» **Given entries**

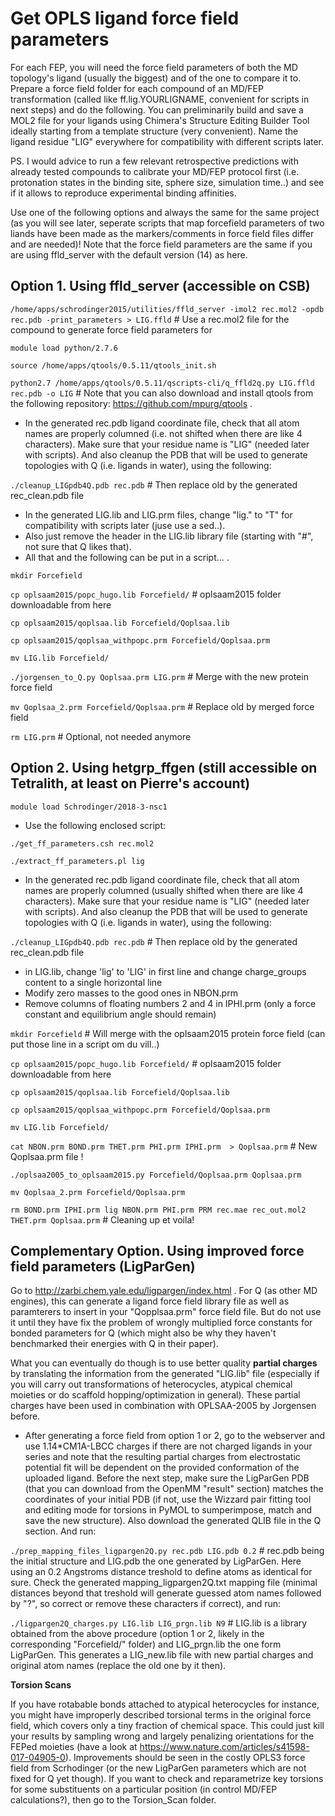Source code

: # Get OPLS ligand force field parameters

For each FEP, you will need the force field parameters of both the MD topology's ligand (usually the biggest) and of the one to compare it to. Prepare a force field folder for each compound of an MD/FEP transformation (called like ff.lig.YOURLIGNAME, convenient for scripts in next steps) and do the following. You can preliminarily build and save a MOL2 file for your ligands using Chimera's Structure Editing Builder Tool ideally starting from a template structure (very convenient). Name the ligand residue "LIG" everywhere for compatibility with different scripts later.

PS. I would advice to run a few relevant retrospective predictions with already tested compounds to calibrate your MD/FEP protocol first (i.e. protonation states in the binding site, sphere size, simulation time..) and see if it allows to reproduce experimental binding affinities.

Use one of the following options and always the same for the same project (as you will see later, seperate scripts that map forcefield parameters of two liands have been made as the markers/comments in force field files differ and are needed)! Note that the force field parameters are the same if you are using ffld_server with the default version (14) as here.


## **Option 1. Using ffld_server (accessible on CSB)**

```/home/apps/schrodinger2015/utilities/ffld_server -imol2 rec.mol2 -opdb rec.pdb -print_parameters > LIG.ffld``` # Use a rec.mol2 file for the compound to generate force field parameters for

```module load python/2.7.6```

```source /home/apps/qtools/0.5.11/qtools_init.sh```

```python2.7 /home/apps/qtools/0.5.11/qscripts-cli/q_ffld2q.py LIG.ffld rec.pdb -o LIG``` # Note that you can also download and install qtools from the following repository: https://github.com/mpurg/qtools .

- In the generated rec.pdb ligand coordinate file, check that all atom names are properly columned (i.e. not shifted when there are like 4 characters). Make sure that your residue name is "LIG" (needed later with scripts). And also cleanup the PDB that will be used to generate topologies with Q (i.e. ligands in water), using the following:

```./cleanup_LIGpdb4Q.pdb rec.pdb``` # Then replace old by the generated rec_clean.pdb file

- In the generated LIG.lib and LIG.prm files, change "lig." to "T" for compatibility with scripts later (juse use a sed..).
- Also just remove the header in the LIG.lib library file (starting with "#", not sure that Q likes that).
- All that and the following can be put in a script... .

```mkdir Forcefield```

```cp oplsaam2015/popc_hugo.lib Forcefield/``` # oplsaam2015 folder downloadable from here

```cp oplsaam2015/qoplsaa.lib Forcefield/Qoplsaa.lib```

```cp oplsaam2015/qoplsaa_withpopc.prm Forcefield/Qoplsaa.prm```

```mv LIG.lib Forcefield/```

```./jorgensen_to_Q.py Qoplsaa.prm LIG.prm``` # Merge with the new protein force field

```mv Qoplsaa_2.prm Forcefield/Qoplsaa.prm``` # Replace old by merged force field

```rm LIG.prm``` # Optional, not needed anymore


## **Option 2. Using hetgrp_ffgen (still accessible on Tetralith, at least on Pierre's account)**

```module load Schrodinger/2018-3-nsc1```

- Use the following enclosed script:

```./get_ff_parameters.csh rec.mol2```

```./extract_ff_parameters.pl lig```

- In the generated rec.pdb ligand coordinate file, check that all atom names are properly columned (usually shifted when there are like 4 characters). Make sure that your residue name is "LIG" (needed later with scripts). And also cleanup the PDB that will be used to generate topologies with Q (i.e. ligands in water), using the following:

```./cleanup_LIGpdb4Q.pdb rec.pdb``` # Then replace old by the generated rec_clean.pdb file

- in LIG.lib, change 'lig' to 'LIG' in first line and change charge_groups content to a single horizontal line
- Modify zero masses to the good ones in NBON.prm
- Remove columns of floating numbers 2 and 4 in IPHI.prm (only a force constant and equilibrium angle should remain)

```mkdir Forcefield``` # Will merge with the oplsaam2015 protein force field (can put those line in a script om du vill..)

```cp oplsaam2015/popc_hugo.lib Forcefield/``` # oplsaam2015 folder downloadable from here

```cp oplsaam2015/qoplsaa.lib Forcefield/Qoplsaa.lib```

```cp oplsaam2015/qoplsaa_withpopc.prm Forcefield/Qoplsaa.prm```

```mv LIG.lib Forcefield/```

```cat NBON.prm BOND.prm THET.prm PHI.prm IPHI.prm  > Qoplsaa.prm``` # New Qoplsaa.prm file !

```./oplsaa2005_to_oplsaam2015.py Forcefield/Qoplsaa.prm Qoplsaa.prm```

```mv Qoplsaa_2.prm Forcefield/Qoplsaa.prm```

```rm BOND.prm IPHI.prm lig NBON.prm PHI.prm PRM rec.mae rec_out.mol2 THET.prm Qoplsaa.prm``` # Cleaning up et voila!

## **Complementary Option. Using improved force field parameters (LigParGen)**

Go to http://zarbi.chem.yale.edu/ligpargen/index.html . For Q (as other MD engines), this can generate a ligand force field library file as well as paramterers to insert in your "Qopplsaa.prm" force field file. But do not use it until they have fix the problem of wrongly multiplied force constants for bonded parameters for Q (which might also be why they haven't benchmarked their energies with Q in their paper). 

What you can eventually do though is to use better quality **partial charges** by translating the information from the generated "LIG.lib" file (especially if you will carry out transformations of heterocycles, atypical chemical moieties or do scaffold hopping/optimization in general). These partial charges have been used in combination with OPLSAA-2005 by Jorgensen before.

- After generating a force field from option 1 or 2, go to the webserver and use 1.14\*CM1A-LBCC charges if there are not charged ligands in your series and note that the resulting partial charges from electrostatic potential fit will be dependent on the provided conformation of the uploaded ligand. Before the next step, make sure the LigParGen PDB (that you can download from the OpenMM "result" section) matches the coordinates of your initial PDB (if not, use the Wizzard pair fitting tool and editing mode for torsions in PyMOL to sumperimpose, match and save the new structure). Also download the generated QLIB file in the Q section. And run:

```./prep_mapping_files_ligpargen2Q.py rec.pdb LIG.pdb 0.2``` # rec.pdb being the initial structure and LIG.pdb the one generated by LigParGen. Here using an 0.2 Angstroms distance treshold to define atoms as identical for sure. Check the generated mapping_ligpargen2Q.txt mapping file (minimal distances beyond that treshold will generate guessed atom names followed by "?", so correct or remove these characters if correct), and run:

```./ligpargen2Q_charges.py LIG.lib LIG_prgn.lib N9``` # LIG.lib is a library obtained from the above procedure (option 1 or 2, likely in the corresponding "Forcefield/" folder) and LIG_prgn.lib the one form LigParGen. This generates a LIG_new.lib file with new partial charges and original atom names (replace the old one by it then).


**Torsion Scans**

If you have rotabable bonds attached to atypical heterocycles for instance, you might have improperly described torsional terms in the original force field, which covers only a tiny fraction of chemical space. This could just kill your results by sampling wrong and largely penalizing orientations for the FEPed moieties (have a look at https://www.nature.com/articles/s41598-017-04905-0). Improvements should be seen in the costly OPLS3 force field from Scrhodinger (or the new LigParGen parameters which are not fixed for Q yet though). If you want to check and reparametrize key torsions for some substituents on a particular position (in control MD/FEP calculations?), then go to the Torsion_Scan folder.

==

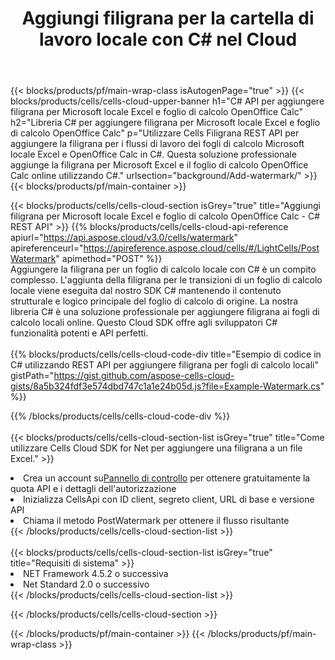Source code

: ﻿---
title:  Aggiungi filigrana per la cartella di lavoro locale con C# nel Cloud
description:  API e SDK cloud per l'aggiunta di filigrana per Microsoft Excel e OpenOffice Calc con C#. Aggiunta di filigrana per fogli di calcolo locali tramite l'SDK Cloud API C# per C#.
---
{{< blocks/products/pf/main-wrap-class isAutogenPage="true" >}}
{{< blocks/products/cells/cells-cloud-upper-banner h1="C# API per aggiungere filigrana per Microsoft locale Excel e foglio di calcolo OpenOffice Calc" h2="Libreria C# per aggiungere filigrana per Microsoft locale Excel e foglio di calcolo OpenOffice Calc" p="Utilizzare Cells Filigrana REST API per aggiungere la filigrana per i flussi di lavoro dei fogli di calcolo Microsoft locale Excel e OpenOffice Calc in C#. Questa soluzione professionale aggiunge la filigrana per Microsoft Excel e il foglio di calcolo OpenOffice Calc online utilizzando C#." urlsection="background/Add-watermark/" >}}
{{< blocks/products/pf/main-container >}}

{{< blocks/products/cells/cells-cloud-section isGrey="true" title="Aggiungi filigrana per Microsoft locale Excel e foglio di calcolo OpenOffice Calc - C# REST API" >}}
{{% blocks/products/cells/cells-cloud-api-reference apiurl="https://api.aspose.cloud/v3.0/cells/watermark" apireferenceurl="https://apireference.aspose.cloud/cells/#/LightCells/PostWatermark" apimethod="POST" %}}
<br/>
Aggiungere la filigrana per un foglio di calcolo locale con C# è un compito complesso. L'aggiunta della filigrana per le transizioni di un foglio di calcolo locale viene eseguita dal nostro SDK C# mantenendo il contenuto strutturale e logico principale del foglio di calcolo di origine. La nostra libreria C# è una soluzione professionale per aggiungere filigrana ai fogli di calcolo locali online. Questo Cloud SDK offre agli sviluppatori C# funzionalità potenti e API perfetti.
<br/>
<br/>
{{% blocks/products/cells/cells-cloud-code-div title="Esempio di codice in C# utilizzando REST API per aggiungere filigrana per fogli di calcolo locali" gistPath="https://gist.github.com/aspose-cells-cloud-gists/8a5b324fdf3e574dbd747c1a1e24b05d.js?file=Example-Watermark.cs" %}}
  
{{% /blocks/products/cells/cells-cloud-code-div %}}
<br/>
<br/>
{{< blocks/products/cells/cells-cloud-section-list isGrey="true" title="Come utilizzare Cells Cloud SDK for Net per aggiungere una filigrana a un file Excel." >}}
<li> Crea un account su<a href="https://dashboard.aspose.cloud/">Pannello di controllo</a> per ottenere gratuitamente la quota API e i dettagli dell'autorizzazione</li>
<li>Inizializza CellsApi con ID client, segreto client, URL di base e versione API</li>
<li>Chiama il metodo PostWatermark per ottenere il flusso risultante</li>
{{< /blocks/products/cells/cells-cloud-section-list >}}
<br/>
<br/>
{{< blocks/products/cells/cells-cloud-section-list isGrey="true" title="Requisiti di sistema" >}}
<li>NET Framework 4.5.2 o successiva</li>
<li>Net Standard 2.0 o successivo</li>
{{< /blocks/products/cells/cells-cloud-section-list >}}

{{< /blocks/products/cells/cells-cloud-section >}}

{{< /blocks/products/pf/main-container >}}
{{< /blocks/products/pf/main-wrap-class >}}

» **The task**
Look over the listing and return each line that holds "Aggiungi".

» **Output**
title:  Aggiungi filigrana per la cartella di lavoro locale con C# nel Cloud
{{< blocks/products/cells/cells-cloud-section isGrey="true" title="Aggiungi filigrana per Microsoft locale Excel e foglio di calcolo OpenOffice Calc - C# REST API" >}}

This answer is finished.